**Exercise requirements**
Return the complete listing exactly as it reads, with each picture removed.

*-*-*

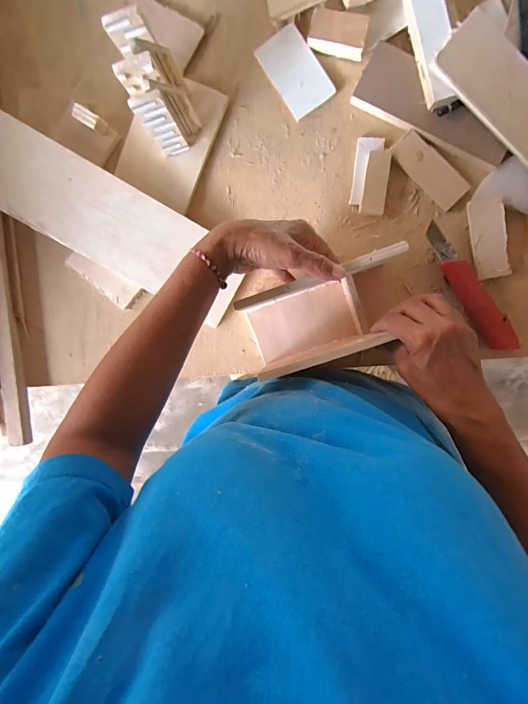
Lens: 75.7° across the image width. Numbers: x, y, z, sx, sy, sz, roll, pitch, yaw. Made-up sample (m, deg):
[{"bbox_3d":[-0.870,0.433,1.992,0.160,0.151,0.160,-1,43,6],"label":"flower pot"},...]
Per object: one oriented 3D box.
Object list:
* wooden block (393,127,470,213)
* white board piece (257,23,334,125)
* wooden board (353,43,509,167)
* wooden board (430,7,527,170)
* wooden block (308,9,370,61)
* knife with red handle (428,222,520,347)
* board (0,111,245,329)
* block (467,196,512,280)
[{"bbox_3d":[0.187,-0.206,0.381,0.032,0.006,0.093,-44,91,7],"label":"wooden block"},{"bbox_3d":[0.035,-0.317,0.385,0.051,0.008,0.091,-33,93,7],"label":"white board piece"},{"bbox_3d":[0.186,-0.265,0.364,0.172,0.009,0.059,28,114,5],"label":"wooden board"},{"bbox_3d":[0.253,-0.261,0.347,0.168,0.009,0.066,38,100,-10],"label":"wooden board"},{"bbox_3d":[0.080,-0.344,0.367,0.060,0.018,0.037,13,97,3],"label":"wooden block"},{"bbox_3d":[0.232,-0.069,0.384,0.029,0.022,0.167,-36,92,7],"label":"knife with red handle"},{"bbox_3d":[-0.177,-0.150,0.397,0.322,0.012,0.098,29,98,-6],"label":"board"},{"bbox_3d":[0.251,-0.126,0.380,0.031,0.016,0.085,-12,95,6],"label":"block"}]

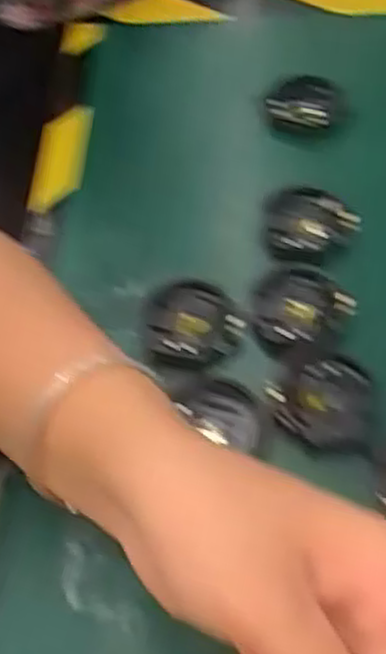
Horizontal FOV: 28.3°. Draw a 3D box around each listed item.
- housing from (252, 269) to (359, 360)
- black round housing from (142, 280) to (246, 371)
[{"bbox_3d":[0.054,-0.010,0.395,0.050,0.007,0.051,-1,55,2],"label":"housing"},{"bbox_3d":[-0.002,-0.003,0.395,0.047,0.012,0.055,-28,59,-15],"label":"black round housing"}]

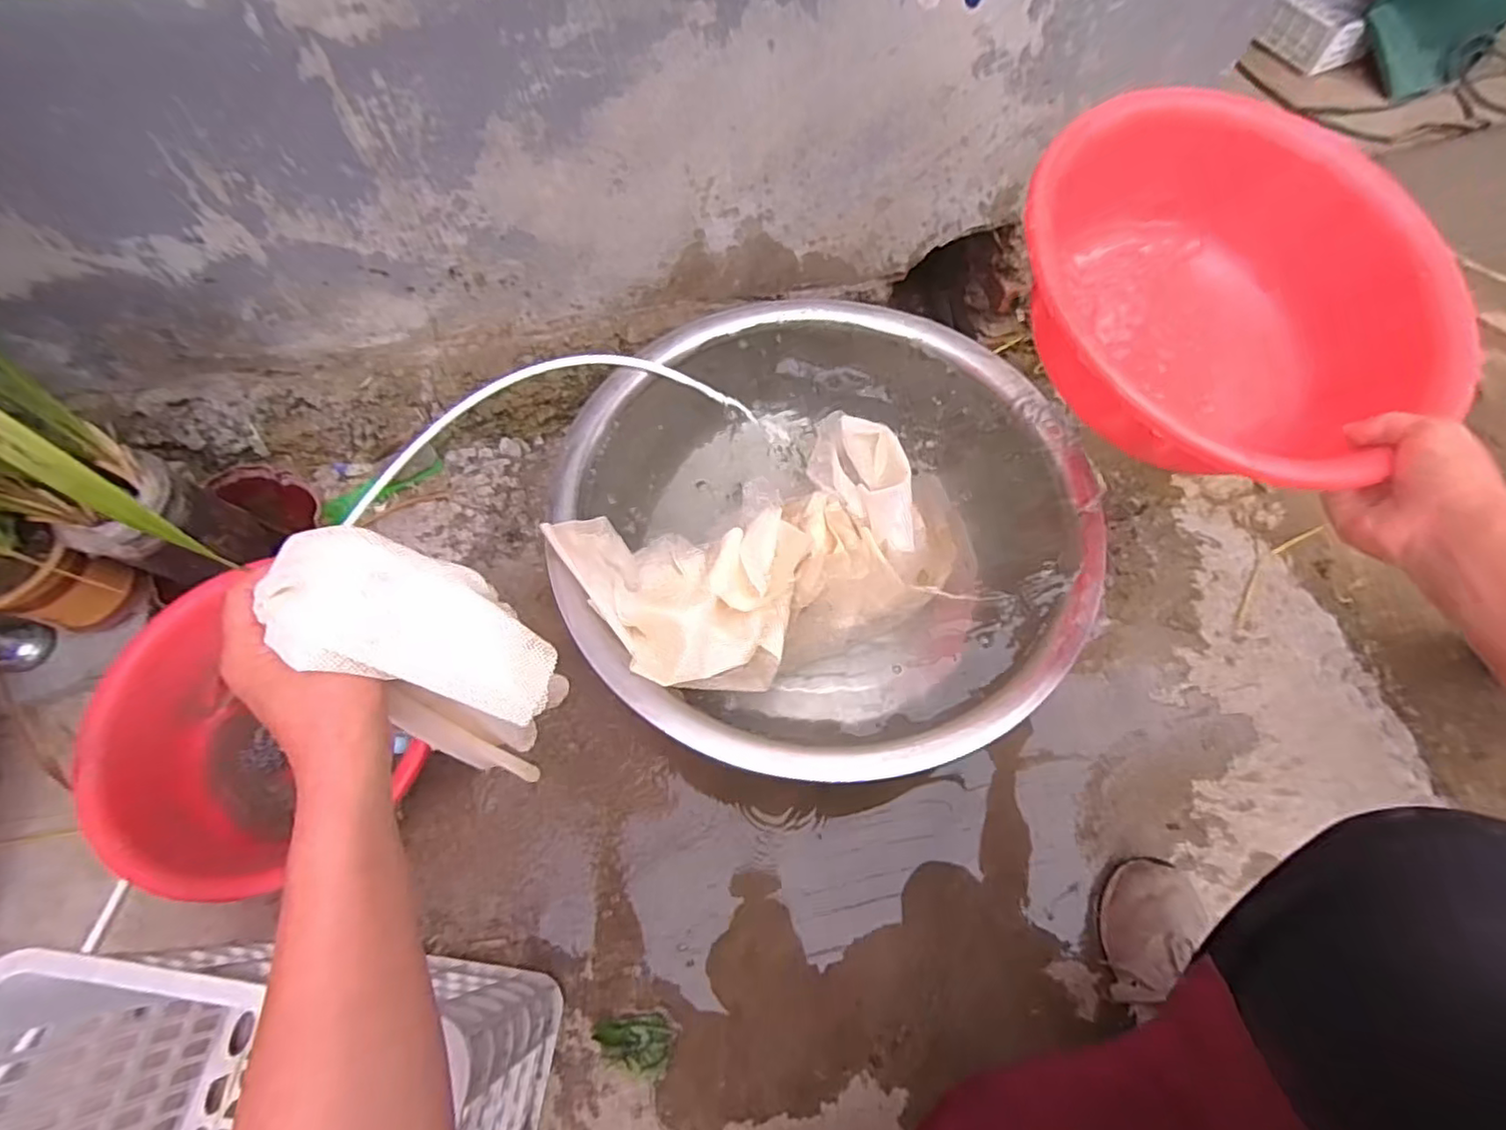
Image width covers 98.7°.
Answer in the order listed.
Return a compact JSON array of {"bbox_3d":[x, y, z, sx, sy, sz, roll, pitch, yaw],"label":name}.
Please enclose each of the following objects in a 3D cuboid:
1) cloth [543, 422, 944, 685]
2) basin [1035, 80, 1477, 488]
[{"bbox_3d":[0.020,-0.013,0.693,0.378,0.082,0.227,-25,67,-10],"label":"cloth"},{"bbox_3d":[0.366,-0.210,0.539,0.349,0.135,0.349,2,74,-8],"label":"basin"}]

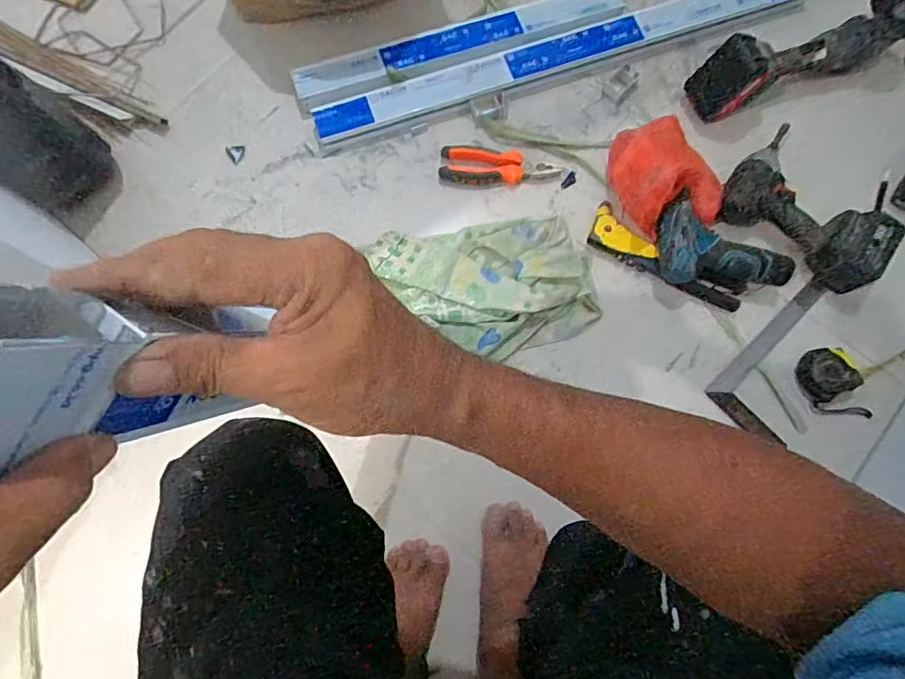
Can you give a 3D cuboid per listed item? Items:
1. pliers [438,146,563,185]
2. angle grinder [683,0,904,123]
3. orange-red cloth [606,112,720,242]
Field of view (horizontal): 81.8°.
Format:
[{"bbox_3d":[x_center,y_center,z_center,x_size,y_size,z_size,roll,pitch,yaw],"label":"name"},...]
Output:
[{"bbox_3d":[0.078,-0.284,0.861,0.197,0.029,0.073,7,77,1],"label":"pliers"},{"bbox_3d":[0.570,-0.473,0.836,0.349,0.113,0.092,-19,78,-5],"label":"angle grinder"},{"bbox_3d":[0.329,-0.254,0.812,0.139,0.101,0.176,-20,77,-3],"label":"orange-red cloth"}]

*-*-*

**Answer to this problem**
Lens: 75.7° across the image width. Numbers: x, y, z, sx, sy, sz, roll, pitch, yaw. Made-up sample (m, deg):
[{"bbox_3d":[-0.870,0.433,1.992,0.160,0.151,0.160,-1,43,6],"label":"flower pot"},...]
Per object: one oriented 3D box.
Object list:
* wooden block (393,127,470,213)
* white board piece (257,23,334,125)
* wooden board (353,43,509,167)
* wooden board (430,7,527,170)
* wooden block (308,9,370,61)
* knife with red handle (428,222,520,347)
* board (0,111,245,329)
* block (467,196,512,280)
[{"bbox_3d":[0.187,-0.206,0.381,0.032,0.006,0.093,-44,91,7],"label":"wooden block"},{"bbox_3d":[0.035,-0.317,0.385,0.051,0.008,0.091,-33,93,7],"label":"white board piece"},{"bbox_3d":[0.186,-0.265,0.364,0.172,0.009,0.059,28,114,5],"label":"wooden board"},{"bbox_3d":[0.253,-0.261,0.347,0.168,0.009,0.066,38,100,-10],"label":"wooden board"},{"bbox_3d":[0.080,-0.344,0.367,0.060,0.018,0.037,13,97,3],"label":"wooden block"},{"bbox_3d":[0.232,-0.069,0.384,0.029,0.022,0.167,-36,92,7],"label":"knife with red handle"},{"bbox_3d":[-0.177,-0.150,0.397,0.322,0.012,0.098,29,98,-6],"label":"board"},{"bbox_3d":[0.251,-0.126,0.380,0.031,0.016,0.085,-12,95,6],"label":"block"}]

Horizontal FOV: 28.3°. Draw a 3D box around each listed item.
- housing from (252, 269) to (359, 360)
- black round housing from (142, 280) to (246, 371)
[{"bbox_3d":[0.054,-0.010,0.395,0.050,0.007,0.051,-1,55,2],"label":"housing"},{"bbox_3d":[-0.002,-0.003,0.395,0.047,0.012,0.055,-28,59,-15],"label":"black round housing"}]

Image width covers 98.7°.
Answer in the order listed.
Return a compact JSON array of {"bbox_3d":[x, y, z, sx, sy, sz, roll, pitch, yaw],"label":name}.
Please enclose each of the following objects in a 3D cuboid:
1) cloth [543, 422, 944, 685]
2) basin [1035, 80, 1477, 488]
[{"bbox_3d":[0.020,-0.013,0.693,0.378,0.082,0.227,-25,67,-10],"label":"cloth"},{"bbox_3d":[0.366,-0.210,0.539,0.349,0.135,0.349,2,74,-8],"label":"basin"}]

Can you give a 3D cuboid per listed item? Items:
1. pliers [438,146,563,185]
2. angle grinder [683,0,904,123]
3. orange-red cloth [606,112,720,242]
Field of view (horizontal): 81.8°.
Format:
[{"bbox_3d":[x_center,y_center,z_center,x_size,y_size,z_size,roll,pitch,yaw],"label":"name"},...]
Output:
[{"bbox_3d":[0.078,-0.284,0.861,0.197,0.029,0.073,7,77,1],"label":"pliers"},{"bbox_3d":[0.570,-0.473,0.836,0.349,0.113,0.092,-19,78,-5],"label":"angle grinder"},{"bbox_3d":[0.329,-0.254,0.812,0.139,0.101,0.176,-20,77,-3],"label":"orange-red cloth"}]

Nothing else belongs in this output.